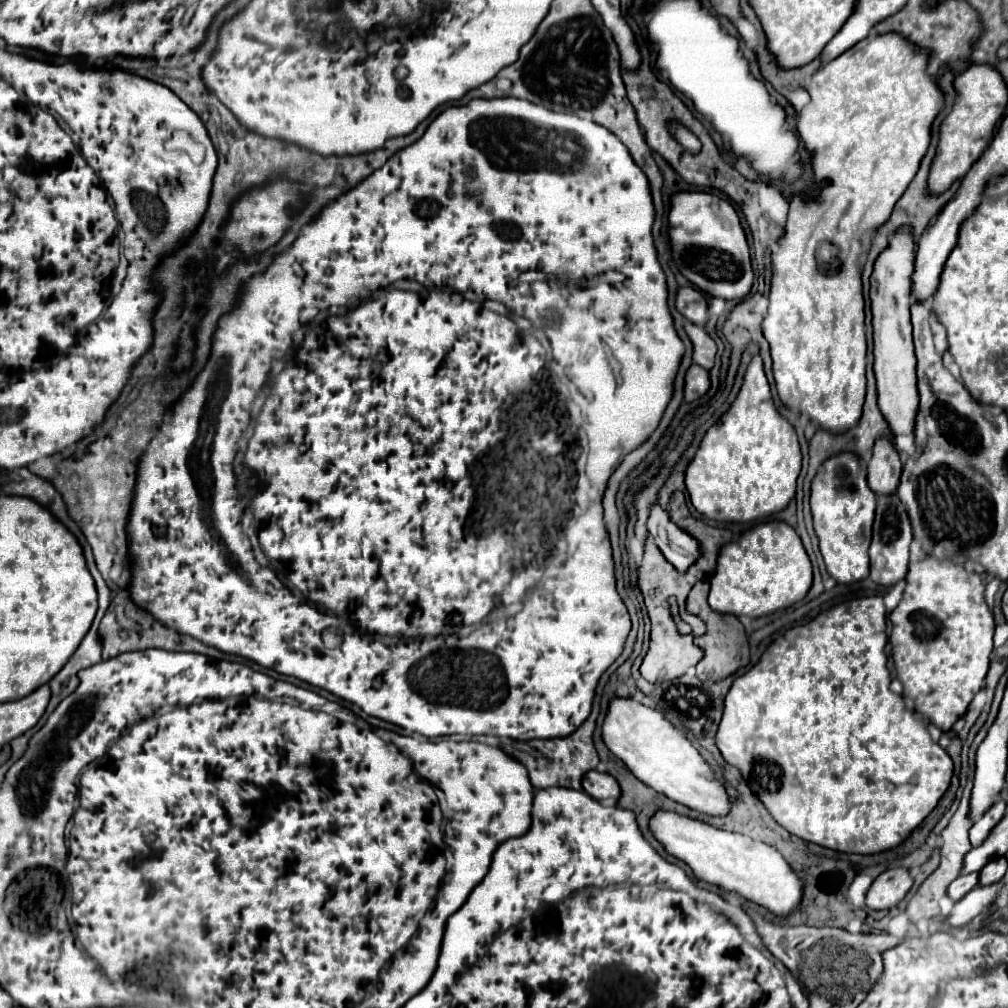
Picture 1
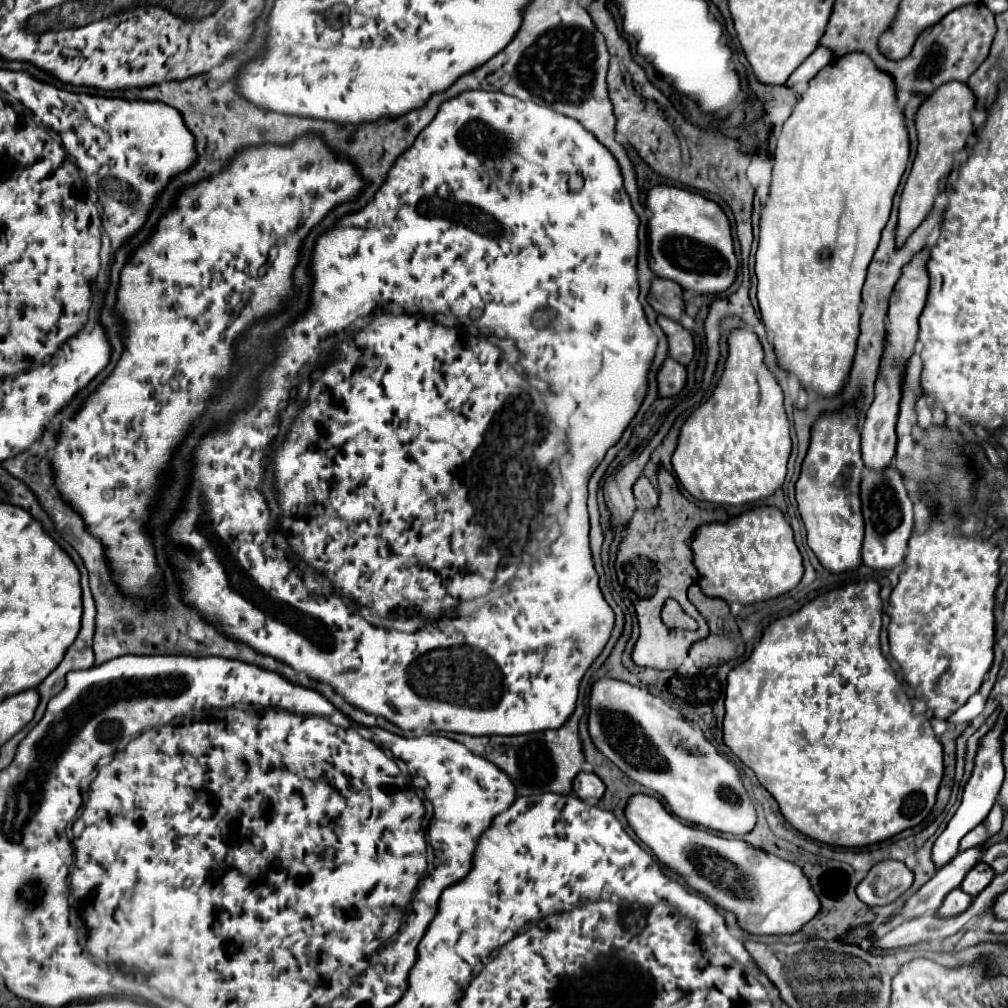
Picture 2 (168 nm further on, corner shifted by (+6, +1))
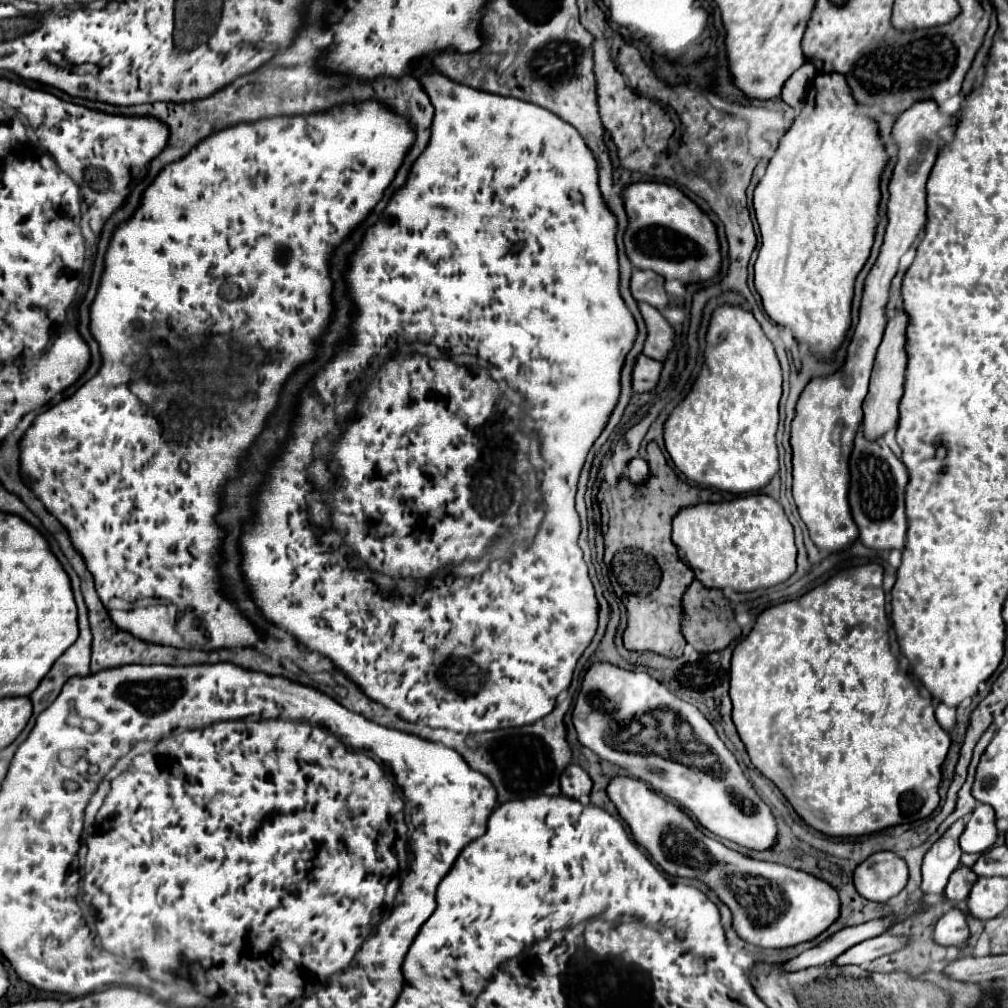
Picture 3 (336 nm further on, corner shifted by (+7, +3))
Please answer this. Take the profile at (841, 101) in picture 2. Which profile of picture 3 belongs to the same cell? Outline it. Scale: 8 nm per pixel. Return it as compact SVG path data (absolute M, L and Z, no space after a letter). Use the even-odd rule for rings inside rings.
M817 73L809 85L801 113L783 133L753 193L753 207L763 241L755 261L755 289L761 295L763 309L773 323L791 329L793 339L805 343L821 361L835 355L851 327L853 287L873 247L881 201L881 175L889 163L877 121L859 113L859 107L845 83L845 75Z

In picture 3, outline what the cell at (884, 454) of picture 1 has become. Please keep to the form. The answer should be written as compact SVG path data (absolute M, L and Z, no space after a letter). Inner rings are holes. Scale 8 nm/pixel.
M897 309L895 317L887 321L883 341L877 349L873 373L871 373L871 385L869 385L869 395L863 401L863 435L869 441L881 439L885 433L897 427L899 423L899 401L903 393L903 383L905 383L905 371L907 371L907 327L909 327L909 315L903 309Z

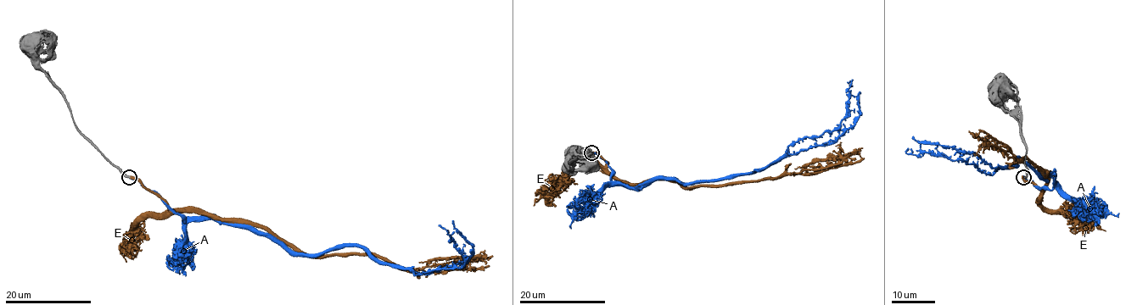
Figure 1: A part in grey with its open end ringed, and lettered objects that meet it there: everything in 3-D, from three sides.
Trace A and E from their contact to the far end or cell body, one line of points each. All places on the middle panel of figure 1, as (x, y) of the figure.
A: (590, 152), (610, 167), (612, 181), (630, 186), (752, 172), (783, 158), (789, 145), (836, 130), (847, 82)
E: (591, 153), (607, 162), (607, 170), (622, 180), (677, 180), (693, 188), (775, 180), (859, 152)

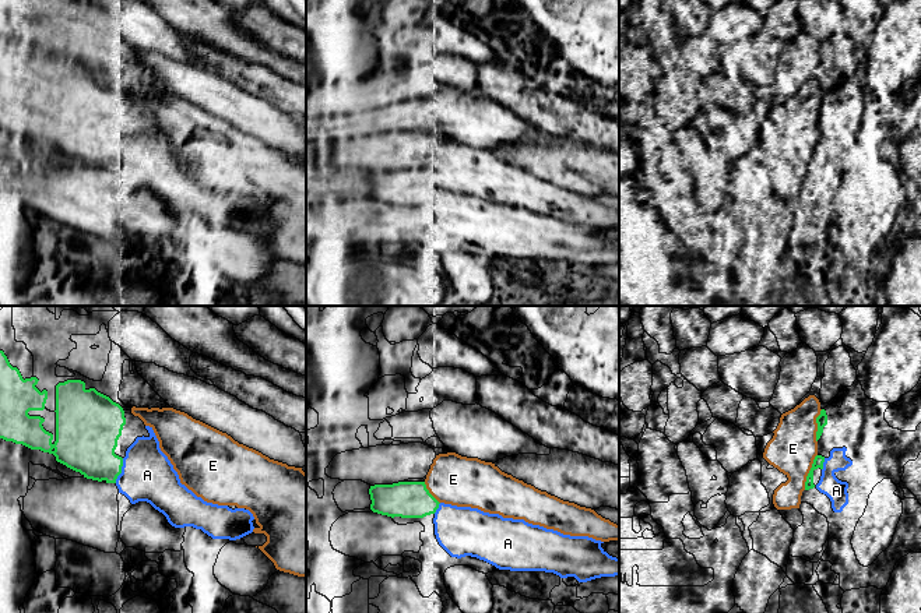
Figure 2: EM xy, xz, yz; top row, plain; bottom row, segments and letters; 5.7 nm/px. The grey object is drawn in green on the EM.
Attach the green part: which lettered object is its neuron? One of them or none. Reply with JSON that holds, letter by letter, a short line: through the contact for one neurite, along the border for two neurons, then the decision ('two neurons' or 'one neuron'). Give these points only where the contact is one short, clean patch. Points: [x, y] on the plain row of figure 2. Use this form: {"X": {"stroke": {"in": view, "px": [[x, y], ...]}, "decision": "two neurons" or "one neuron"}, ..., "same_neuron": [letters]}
{"A": {"decision": "two neurons"}, "E": {"decision": "one neuron"}, "same_neuron": ["E"]}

Exercise
Exactly the lines from the one that holds "Attach the green" through the final line of the records above should be written out, and only those.

Written solution
Attach the green part: which lettered object is its neuron? One of them or none. Reply with JSON that holds, letter by letter, a short line: through the contact for one neurite, along the border for two neurons, then the decision ('two neurons' or 'one neuron'). Give these points only where the contact is one short, clean patch. Points: [x, y] on the plain row of figure 2. Use this form: {"X": {"stroke": {"in": view, "px": [[x, y], ...]}, "decision": "two neurons" or "one neuron"}, ..., "same_neuron": [letters]}
{"A": {"decision": "two neurons"}, "E": {"decision": "one neuron"}, "same_neuron": ["E"]}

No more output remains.